WHAT IS BEING ASKED:
Set down the data below in full and exactly, minus the pictures.

EXERCISE DATA:
# # # #

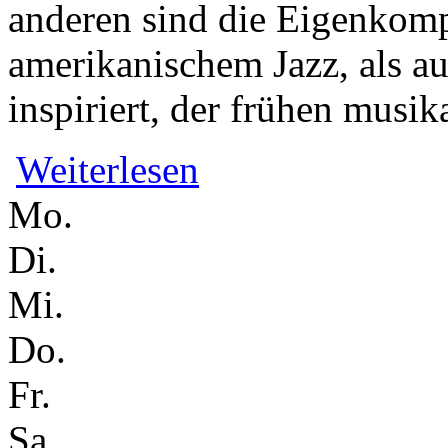
anderen sind die Eigenkom
amerikanischem Jazz, als a
inspiriert, der frühen musi
über Ignaz Dinné Group feat. Julia Cze
Weiterlesen
Mo.
Di.
Mi.
Do.
Fr.
Sa.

# # # #

SOLUTION FOR THIS EXERCISE:
anderen sind die Eigenkom
amerikanischem Jazz, als a
inspiriert, der frühen musi
über Ignaz Dinné Group feat. Julia Cze
Weiterlesen
Mo.
Di.
Mi.
Do.
Fr.
Sa.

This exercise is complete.